Overall, these detection networks have achieved considerable performance when applied to SAR images, but so far, these SAR ship detection algorithms based on deep learning have not fully considered the differences between SAR ships and the surrounding environment. For instance, differences in the backscattering properties between ships and sea clutter result in the gray value of the ship is larger than that of the noise region. In addition, there are distinct geometrical features between the ship and the coast. Based on these differences, we introduced a combination of two modules: Feature Enhancement Module (FEM) and Land Burial Module (LBM). FEM is designed to enhance the characteristics of ships by eliminating noisy areas, while LBM eliminates coastal areas. The main contributions of this paper are as follows:
We introduce a Salient Otsu (S-Otsu) threshold segmentation method to deal with SAR images noise;
The FEM highlights ship features by suppressing background and noise information;
The LBM is added to YOLO V5, removing coastal areas, improving convolutional neural network training efficiency, and reducing the impact of coastal features on detection performance.
2. Related Work
With the development of SAR technology, its application for object detection has gradually become a research hotspot. SAR can work in any location and in any weather as an active microwave detection technology. Optical remote sensing images contain information on multiple bands, which is more conducive to object identification. In contrast, SAR images only contain echo information from a single band, which is usually recorded in binary form, therefore object detection in SAR images is still a significant challenge. SAR ship detection algorithms can be divided into traditional and based on deep learning ship detection algorithms.
- (1)

════════

- [EXERCISE 1]: Render this sentence from the passage on SAR ship detection into Spanish: "SAR can work in any location and in any weather as an active microwave detection technology."
- [EXERCISE 2]: Extend the passage on SAR ship detection, picking up from the point at which it stops.
The records are not required for any of the work here.

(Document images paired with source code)
════════

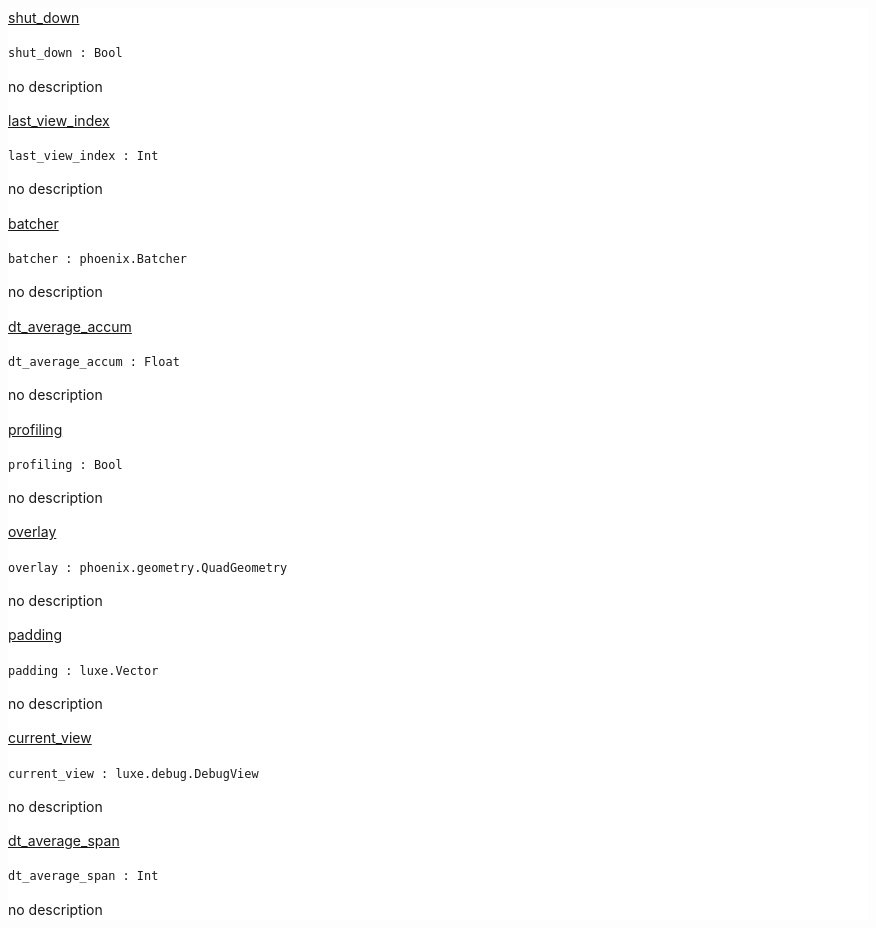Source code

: <a class="lift" name="shut_down" href="#shut_down">shut_down</a>



    shut_down : Bool

<span class="small_desc_flat"> no description </span>   

<a class="lift" name="last_view_index" href="#last_view_index">last_view_index</a>



    last_view_index : Int

<span class="small_desc_flat"> no description </span>   

<a class="lift" name="batcher" href="#batcher">batcher</a>



    batcher : phoenix.Batcher

<span class="small_desc_flat"> no description </span>   

<a class="lift" name="dt_average_accum" href="#dt_average_accum">dt_average_accum</a>



    dt_average_accum : Float

<span class="small_desc_flat"> no description </span>   

<a class="lift" name="profiling" href="#profiling">profiling</a>



    profiling : Bool

<span class="small_desc_flat"> no description </span>   

<a class="lift" name="overlay" href="#overlay">overlay</a>



    overlay : phoenix.geometry.QuadGeometry

<span class="small_desc_flat"> no description </span>   

<a class="lift" name="padding" href="#padding">padding</a>



    padding : luxe.Vector

<span class="small_desc_flat"> no description </span>   

<a class="lift" name="current_view" href="#current_view">current_view</a>



    current_view : luxe.debug.DebugView

<span class="small_desc_flat"> no description </span>   

<a class="lift" name="dt_average_span" href="#dt_average_span">dt_average_span</a>



    dt_average_span : Int

<span class="small_desc_flat"> no description </span>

════════

- [EXERCISE RESULT 1]: El SAR puede funcionar en cualquier lugar y con cualquier clima como tecnología activa de detección por microondas.

- [EXERCISE RESULT 2]:
Traditional SAR ship detection algorithms
Most early ship detection algorithms are based on ship features to achieve detection. Gao et al. proposed a SAR ship detection algorithm based on a notch filter, which combines a notch filter designed according to the characteristics of hybrid polarization SAR with CFAR to achieve accurate detection of SAR ships [
35]. This algorithm mainly applies in hybrid polarization SAR images, so it has poor robustness. Leng et al. introduced a ship detection model based on the distribution difference between the complex signal kurtosis in object and non-object areas, which can alleviate Radio Frequency Interference as compared with CFAR [
36]. Lang et al. first selected pixels of specific values in a SAR image to form a high-dimensional space to enhance differences between ships and sea clutter and finally applied a spatial clustering algorithm for ship detection [
37]. Liu introduced a detection algorithm for identifying small ships in a SAR image. The algorithm first models the polarization scattering in the ship and ocean areas and then uses a two-parameter constant false alarm rate for ship detection [
38]. Zhang et al. proposed a Non-Window CFAR that combines superpixel segmentation with CFAR, and performed ship detection at the superpixel level, alleviating the dependence on sliding windows as in common CFAR [
39]. Compared with CFAR, this algorithm makes a better difference between cluttered and ship areas. However, the algorithm also has certain limitations, and the detection effect of near-shore ships does not perform very well. Wang et al. first performed superpixel segmentation on SAR images to enhance the efficiency of ship detection. Then, Fisher vectors captured feature differences between ships and sea clutter using superpixels [
40]. Overall, these methods still require efficient characterization of the ship and neighboring sea areas according to a selection of the most appropriate parameter settings to ensure good performance. However, complex and variable ocean environments make it difficult to build generic and successful modeling approaches.
- (2)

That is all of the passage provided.